Dataset entries Start Marker
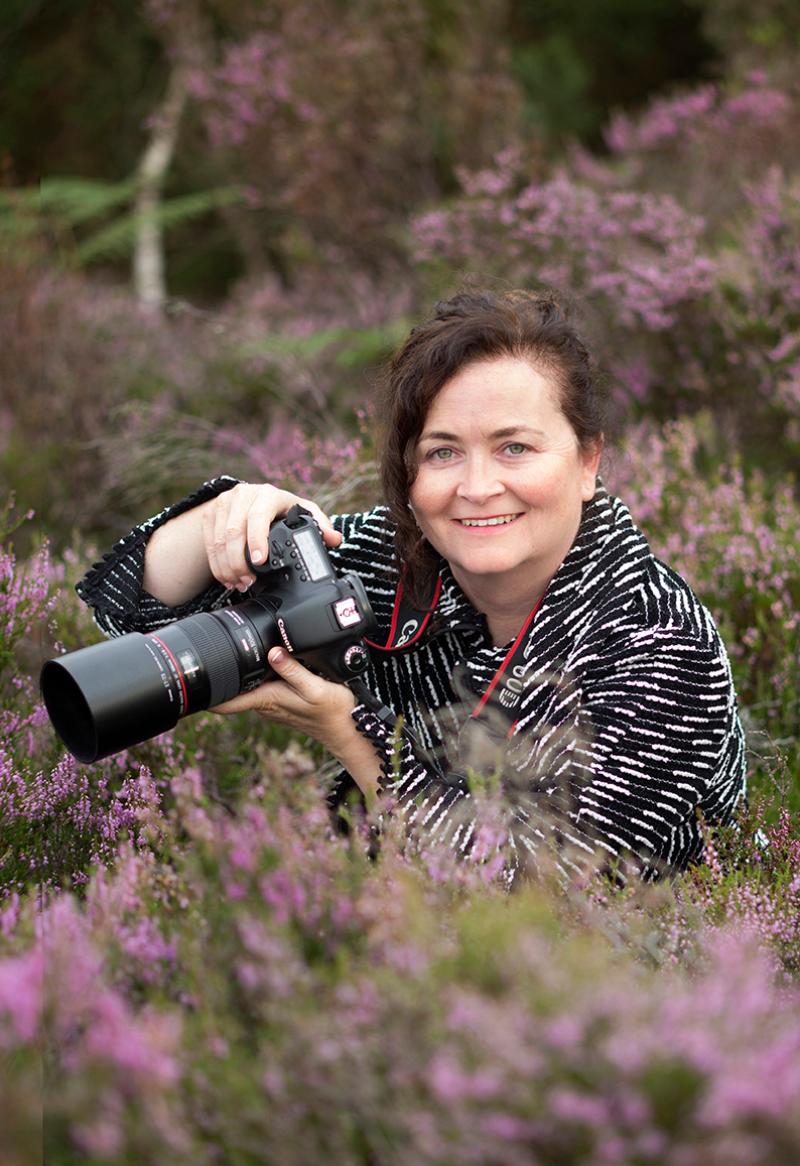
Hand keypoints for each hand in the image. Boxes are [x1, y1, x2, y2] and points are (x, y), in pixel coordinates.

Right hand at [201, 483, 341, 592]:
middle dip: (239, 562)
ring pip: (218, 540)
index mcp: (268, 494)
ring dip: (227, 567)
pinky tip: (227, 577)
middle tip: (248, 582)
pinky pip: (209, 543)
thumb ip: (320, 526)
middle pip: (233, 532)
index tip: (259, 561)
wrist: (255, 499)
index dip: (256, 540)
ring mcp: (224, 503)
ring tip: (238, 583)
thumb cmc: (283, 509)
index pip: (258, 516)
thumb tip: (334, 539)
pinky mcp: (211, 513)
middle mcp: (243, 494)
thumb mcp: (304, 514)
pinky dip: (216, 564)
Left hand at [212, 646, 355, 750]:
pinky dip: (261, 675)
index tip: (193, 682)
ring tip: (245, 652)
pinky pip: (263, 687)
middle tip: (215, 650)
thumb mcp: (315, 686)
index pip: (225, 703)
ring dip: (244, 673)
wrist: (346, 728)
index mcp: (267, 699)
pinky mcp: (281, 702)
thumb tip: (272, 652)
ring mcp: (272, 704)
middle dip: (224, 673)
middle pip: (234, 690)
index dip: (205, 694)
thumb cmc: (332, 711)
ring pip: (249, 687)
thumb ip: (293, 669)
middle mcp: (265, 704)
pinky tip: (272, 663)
Dataset entries End Marker
- [Task goal]
Go through the entries above and copy every line containing "ring".

- [Exercise answer]
ring pip: (218, 540)
ring dip: (227, 567)
ring mcp: (224, 503)
ring tip: (238, 583)
ring tip: (245, 652)
ring dip: (244, 673)
ring mcp: (272, 704)
ring pip: (249, 687)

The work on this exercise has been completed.